I have learned a lot with this project. I have discovered Verilog language, and I have learned how a compiler is made. This requires quite a lot of thinking.
The main goal of the project is to manage quite all the parts of a computer. I am proud of this aspect.
It is an old dream, which started when I was young: understanding in details all the part of one computer, and if possible build one by myself, from scratch, from A to Z.
I programmed in 3 different languages for this project: Verilog, C, and A2Z_Basic (my own invented language).
This project is quite big (for me), and therefore, it needs a good organisation. I needed to split it in small parts. This is a long project, which needs a lot of time and motivation.

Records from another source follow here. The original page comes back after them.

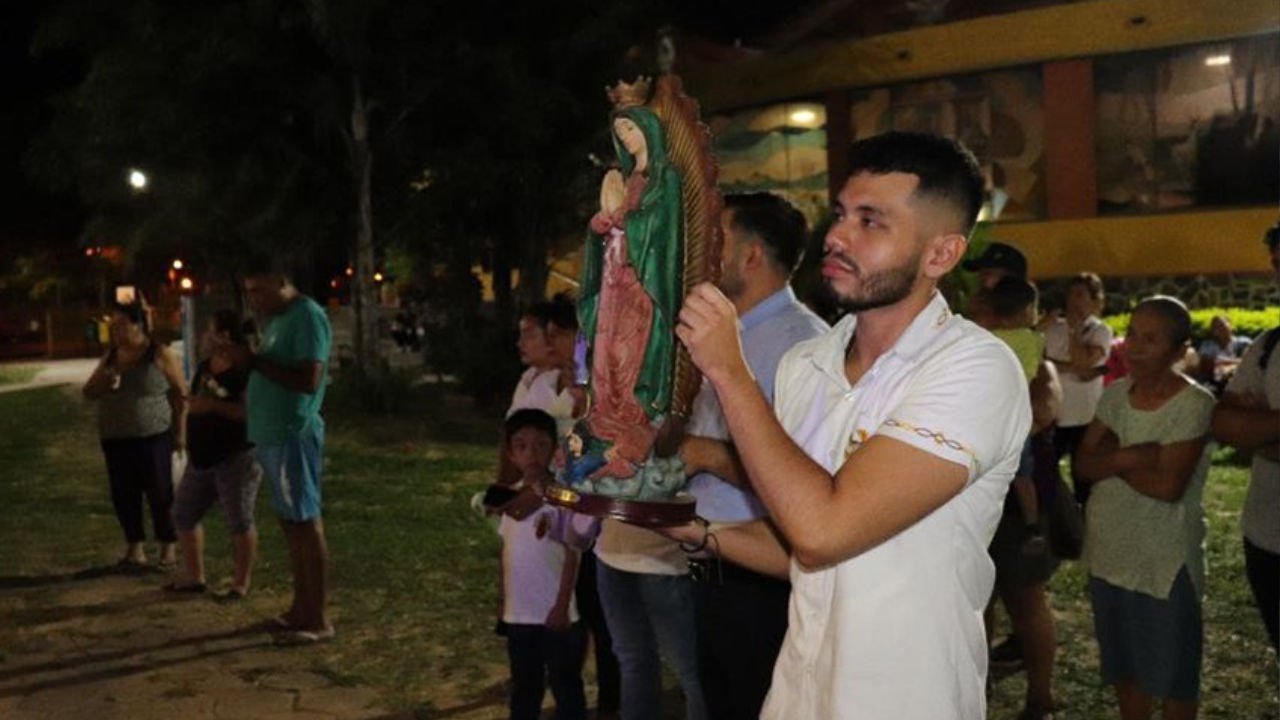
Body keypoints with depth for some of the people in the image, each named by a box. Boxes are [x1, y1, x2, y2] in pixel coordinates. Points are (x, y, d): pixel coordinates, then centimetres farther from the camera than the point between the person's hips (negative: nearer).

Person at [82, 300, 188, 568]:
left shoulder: (161, 355, -7)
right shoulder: (110, 355, 10)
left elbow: (181, 394, -5)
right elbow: (88, 393, 14)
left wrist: (180, 432, -7)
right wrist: (103, 381, -8)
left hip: (153, 437, -5)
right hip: (116, 440, 5)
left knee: (160, 494, 0)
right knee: (123, 495, 7)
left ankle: (168, 546, 12)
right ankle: (134, 548, 17)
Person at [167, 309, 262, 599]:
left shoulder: (245, 371, -17)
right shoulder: (205, 367, 12)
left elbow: (251, 410, -28)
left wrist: (214, 405, -28)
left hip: (236, 457, -9)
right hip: (202, 458, 10)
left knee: (239, 521, -2)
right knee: (183, 514, 13)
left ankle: (241, 584, 9)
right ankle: (195, 577, 24)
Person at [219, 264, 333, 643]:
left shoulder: (308, 317, -15)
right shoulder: (277, 319, 15)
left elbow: (308, 380, -24)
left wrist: (254, 360, -21)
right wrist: (246, 361, 4)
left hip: (293, 436, -9)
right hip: (272, 435, 10)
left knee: (307, 523, -4)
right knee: (292, 523, 14)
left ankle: (319, 619, 2)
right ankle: (301, 608, 23)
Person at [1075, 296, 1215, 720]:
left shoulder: (1193, 404, -15)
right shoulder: (1115, 394, 2)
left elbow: (1168, 486, -23)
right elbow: (1084, 465, -4)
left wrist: (1111, 457, -12)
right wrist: (1129, 456, -21)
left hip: (1164, 561, -6)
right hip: (1107, 552, 6)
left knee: (1171, 672, 10)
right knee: (1123, 664, 19)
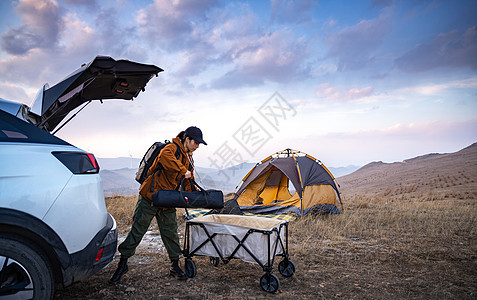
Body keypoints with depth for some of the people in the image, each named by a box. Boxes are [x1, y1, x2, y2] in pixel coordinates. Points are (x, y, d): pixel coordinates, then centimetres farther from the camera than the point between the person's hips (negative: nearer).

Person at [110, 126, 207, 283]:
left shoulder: (189, 160, 14)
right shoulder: (172, 148, -12)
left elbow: (188, 185, 19)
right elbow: (164, 156, -37)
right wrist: (182, 170, -31)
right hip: (150, 197, -7)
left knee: (171, 233, 9)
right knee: (137, 230, 2)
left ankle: (175, 266, 23)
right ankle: (122, 264, 18)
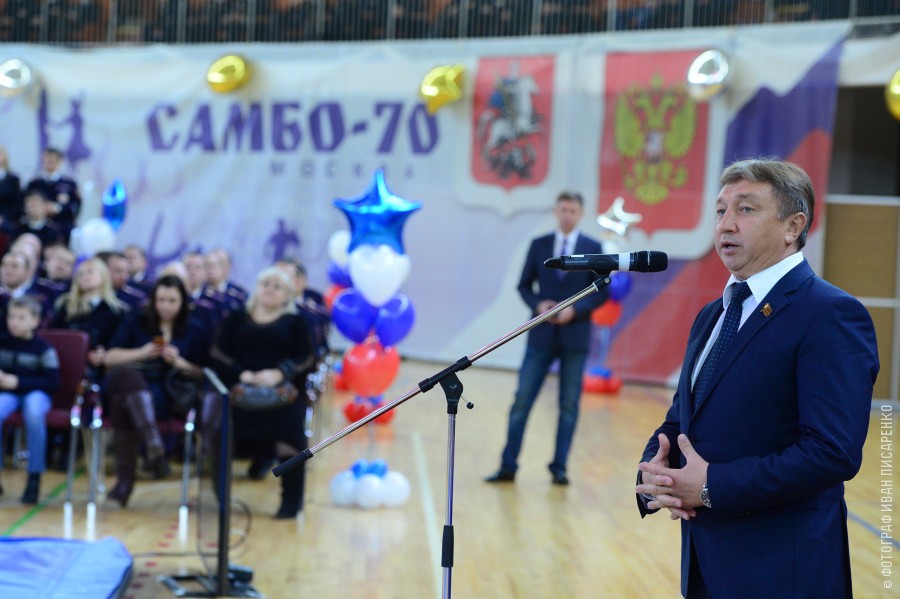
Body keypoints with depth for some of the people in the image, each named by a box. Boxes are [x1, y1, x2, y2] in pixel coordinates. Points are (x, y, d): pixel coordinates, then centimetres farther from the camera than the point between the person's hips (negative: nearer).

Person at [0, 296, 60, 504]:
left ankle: (34, 477, -27)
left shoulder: (43, 349, -3)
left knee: (34, 413, -39)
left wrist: (17, 382, -14)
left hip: (35, 393, -2)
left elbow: (53, 382, -8)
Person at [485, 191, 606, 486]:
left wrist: (576, 309, -13)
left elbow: (602, 291, 1)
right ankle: (508, 466, 3)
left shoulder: (593, 248, 2)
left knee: (569, 405, 4)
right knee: (522, 400, -1)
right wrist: (538, 304, -11)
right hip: (542, 335, 1)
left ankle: (559, 468, 12)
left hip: (575, 336, -1)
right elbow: (524, 285, 8)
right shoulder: (539, 245, 5)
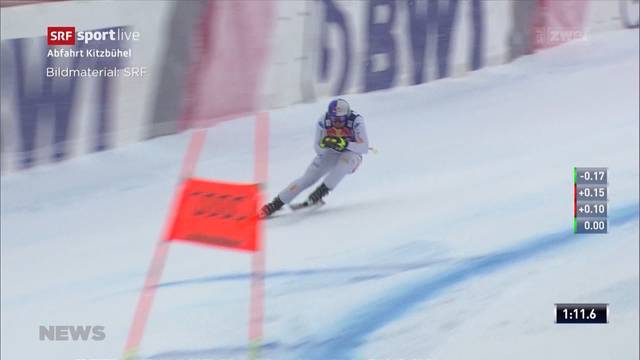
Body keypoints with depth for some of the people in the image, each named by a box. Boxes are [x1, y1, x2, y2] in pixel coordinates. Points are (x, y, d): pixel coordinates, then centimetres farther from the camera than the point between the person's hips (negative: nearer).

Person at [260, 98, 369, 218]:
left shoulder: (356, 121, -29)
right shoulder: (323, 121, -23)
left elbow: (364, 148, -30)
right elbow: (318, 148, -13)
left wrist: (345, 144, -45)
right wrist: (324, 144, -37)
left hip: (351, 153, -2)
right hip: (331, 153, 2)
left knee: (344, 162, -36)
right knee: (308, 178, -10)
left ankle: (316, 196, -25)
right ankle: (276, 204, -1)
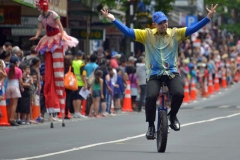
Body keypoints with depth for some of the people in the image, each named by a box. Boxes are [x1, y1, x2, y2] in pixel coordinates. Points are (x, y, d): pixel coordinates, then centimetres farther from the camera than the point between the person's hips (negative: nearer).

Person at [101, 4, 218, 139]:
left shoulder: (175, 33, 4)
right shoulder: (147, 34, 2)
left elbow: (193, 28, -2)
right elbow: (128, 31, -2)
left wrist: (208, 17, -12)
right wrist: (113, 19, -10)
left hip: (172, 72, 1)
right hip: (154, 74, -1)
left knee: (179, 93, -26)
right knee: (151, 96, -25)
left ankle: (173, 115, 6)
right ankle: (151, 125, -3)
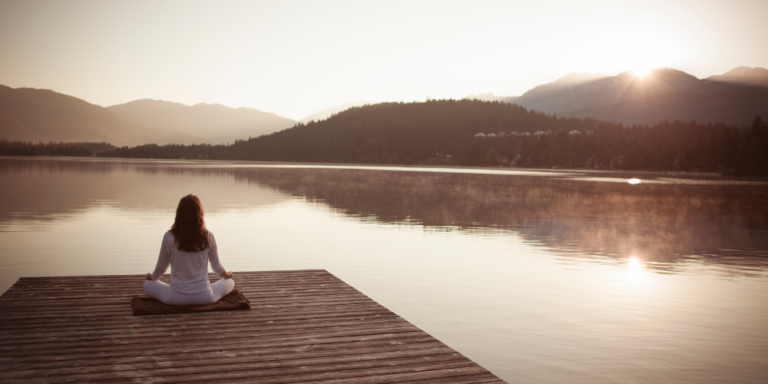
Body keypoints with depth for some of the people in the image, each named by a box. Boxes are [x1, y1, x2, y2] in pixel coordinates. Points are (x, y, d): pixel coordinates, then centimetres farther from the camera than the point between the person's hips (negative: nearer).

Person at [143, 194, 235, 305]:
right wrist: (226, 275, 28)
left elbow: (161, 267, 2)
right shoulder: (208, 237, -11)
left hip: (176, 298, 0)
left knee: (147, 285, 25)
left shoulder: (169, 237, -12)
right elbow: (216, 265, 4)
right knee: (230, 282, 26)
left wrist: (152, 277, 25)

But his project is feasible, even if it is long. Once it is split in several parts, each part is not so hard… except from the compiler which is the most complex part (for me).
Once a part is coded and debugged, you can often rely on it, almost forget it, and develop the new layer above. This stack of (relatively) simple layers makes a full computer. Of course, I often discovered some bug in one under layer, while developing the above layer. But I always came to a point where I can declare that one layer is reliable.

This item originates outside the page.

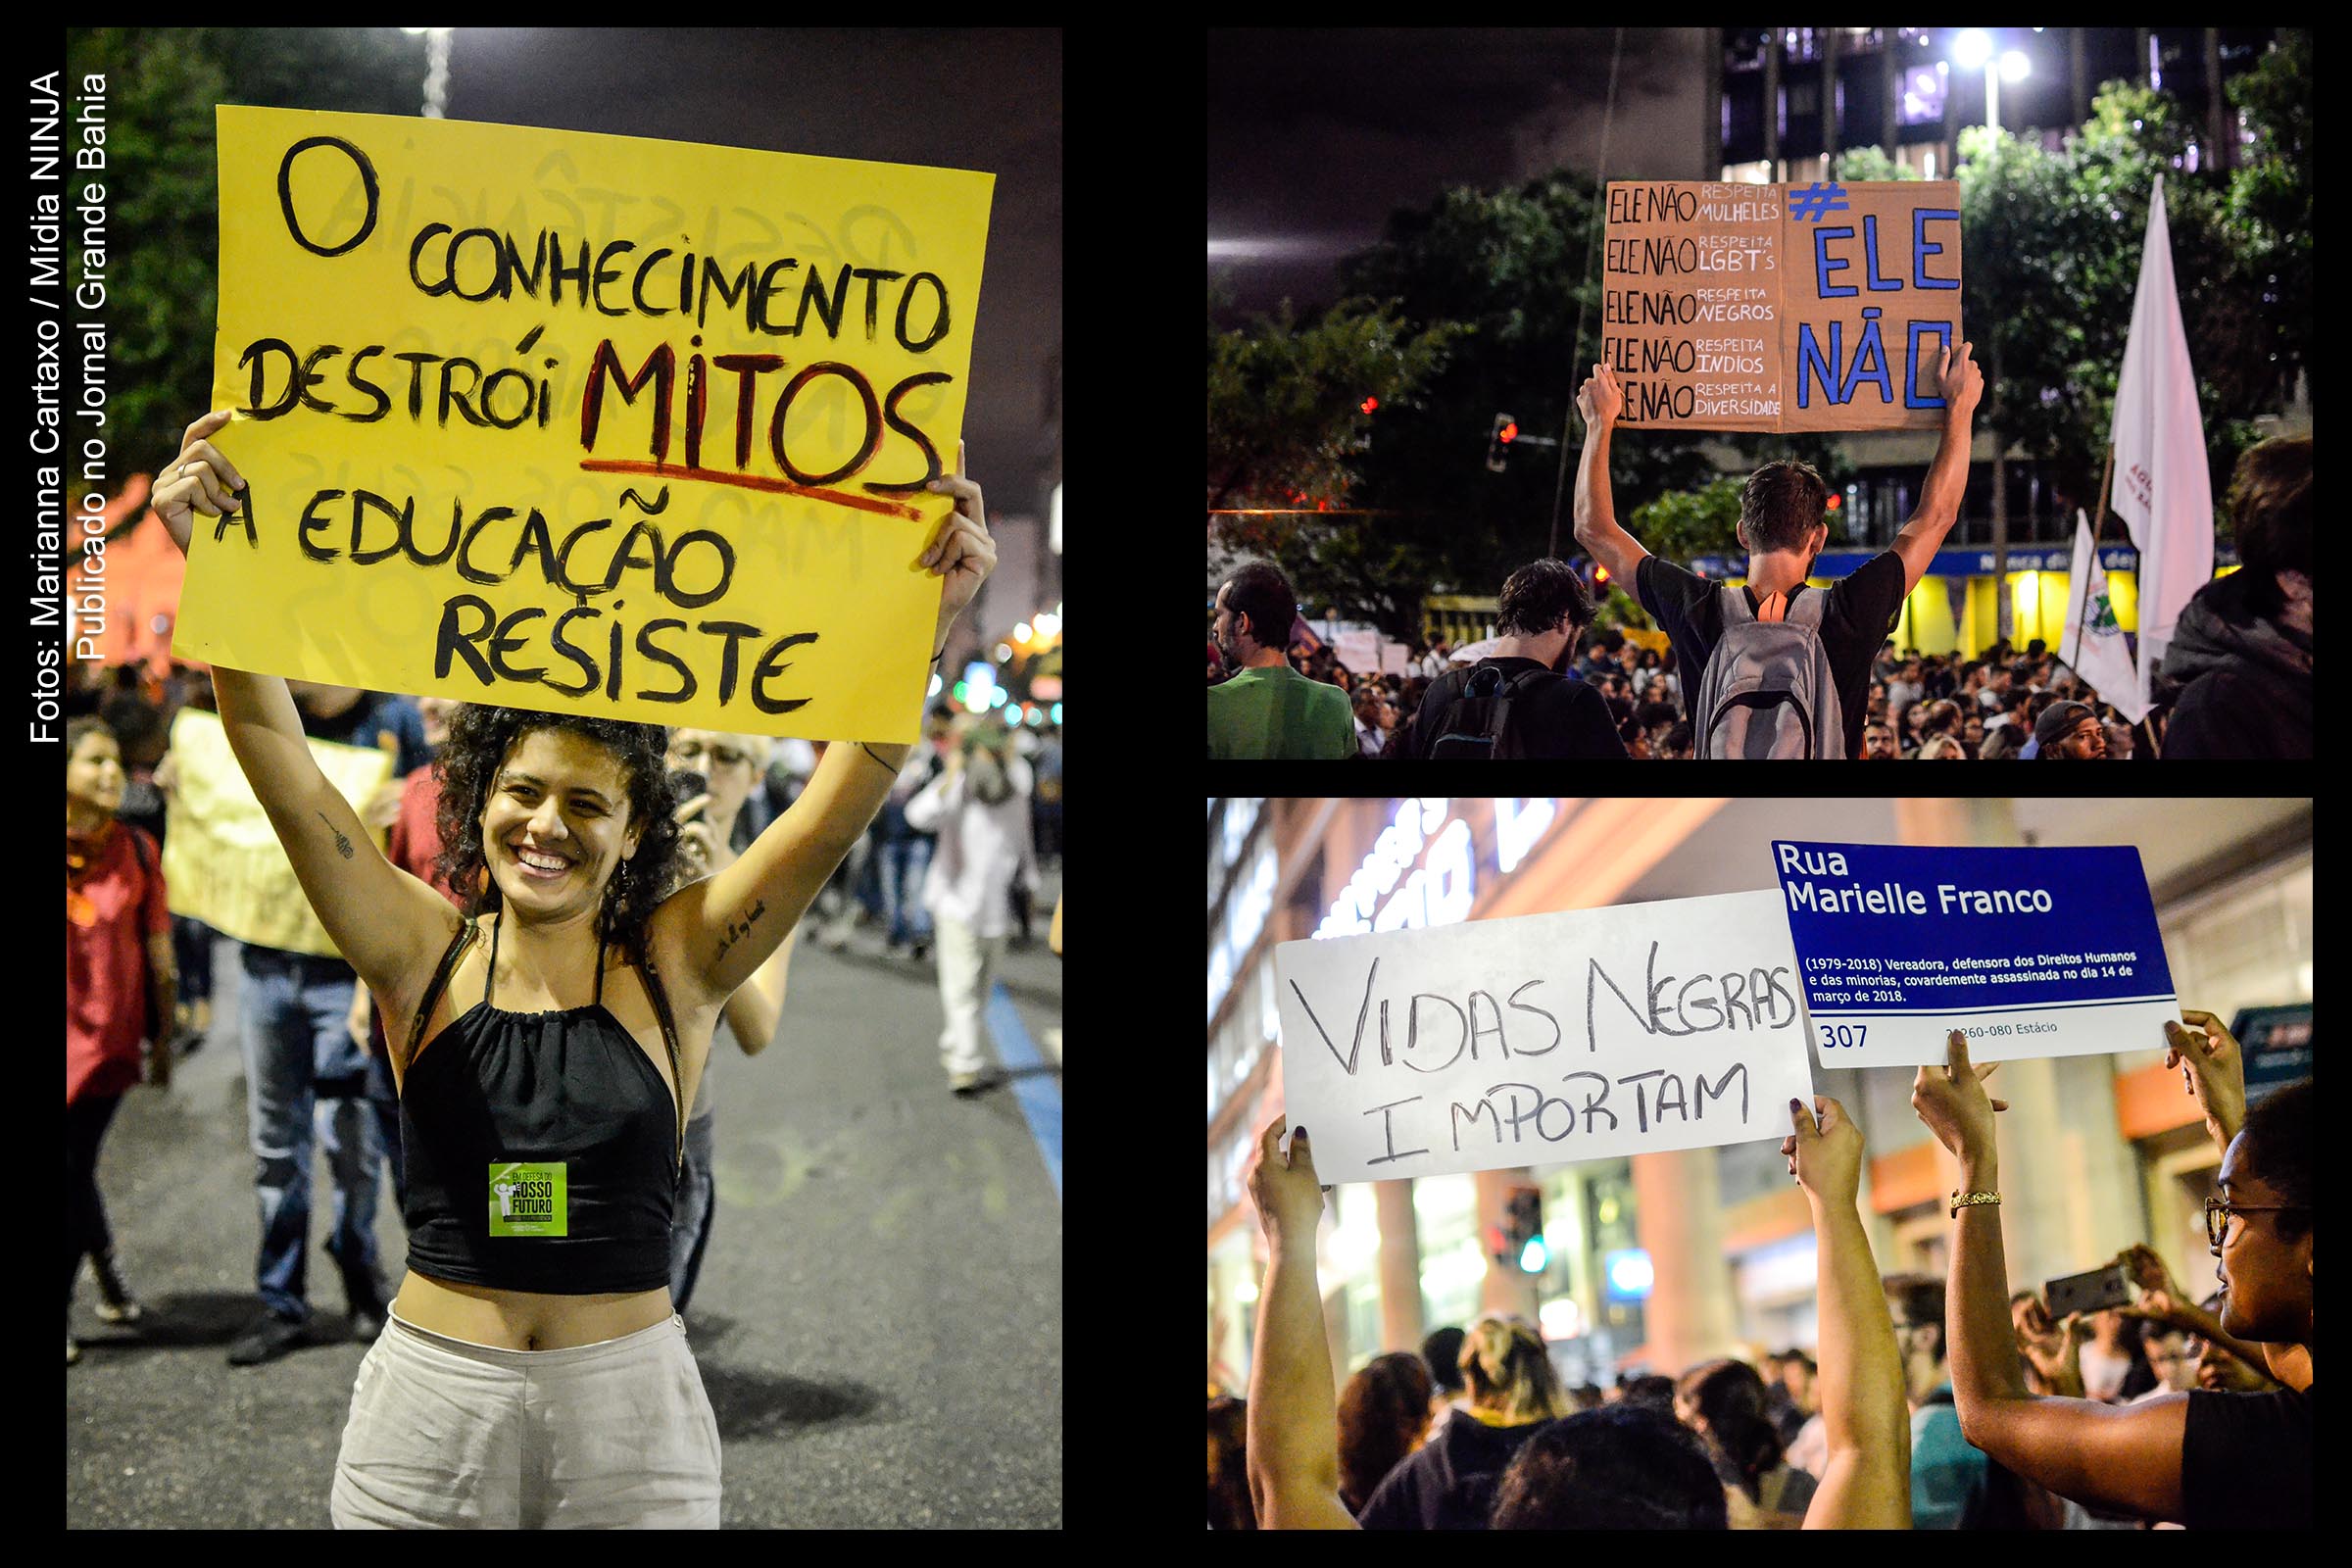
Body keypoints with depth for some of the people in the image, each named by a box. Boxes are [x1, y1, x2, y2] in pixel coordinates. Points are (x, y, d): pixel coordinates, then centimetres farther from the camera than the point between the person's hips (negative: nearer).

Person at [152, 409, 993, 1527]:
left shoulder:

I am really proud of this project, and especially in developing it 100% by myself, as an autodidact, from A to Z.
-
1.1) Principle of the project
11/13/2016 at 16:19 • 0 commentsA2Z computer is a computer imagined by me, designed by me, and made by me. It is made from scratch, from A to Z.
It is a didactic project. A "learning by doing" project. The goal is to learn and understand in details all the aspects of a simple computer, including hardware (CPU and peripherals), soft dev toolchain, and software itself. This computer is very simple, not efficient (16bits CPU, 2MB of RAM), but it works!
Every part of this project is invented, designed by myself. I have not copied any line of code from another project. I have coded in 3 languages : Verilog for the hardware, C for the software development tools, and A2Z_Basic (my own basic language) for the applications.
I have not ported any open source code.
The only thing that I have copied from existing source is the text font, because it would have been tedious to do it by myself pixel per pixel.
The goal is really to do everything from zero.
The project is also not intended to imitate an old CPU architecture. This is not a vintage computer.
It is not aimed to be an usable, every-day computer, or to run Linux or so (take a look at the Kestrel project for that).
I have used “modern tools”. Therefore, the project is not an attempt to imitate the work of the microcomputer pioneers (Steve Wozniac or so). I have used the following modern tools:
- A PC as main development tool
- One FPGA (Altera Cyclone 4) and its development software Quartus II
- A logic analyser
- The A2Z tool chain works on a PC (Windows), and is coded in C, with Visual Studio Express
Warning:
This is an amateur project. I am autodidact. Lots of things inside this project are not optimal, not academic. Every part is quite simple and with very little optimisation. The result is quite good for me, but I have made quite lots of errors, design errors, and simplifications. Remember : I am autodidact, and I am not a computer scientist at all.
This is also my very first FPGA project, my first Verilog project. I have learned the Verilog language by myself especially for this project.
Therefore, if you copy-paste this project for your university project, you can get low grade.
This website describes all the work that I have done, and it is also a user guide if you want to play with it.
I have tried to give all useful information. But if you think that something is missing, do not hesitate to ask it to me.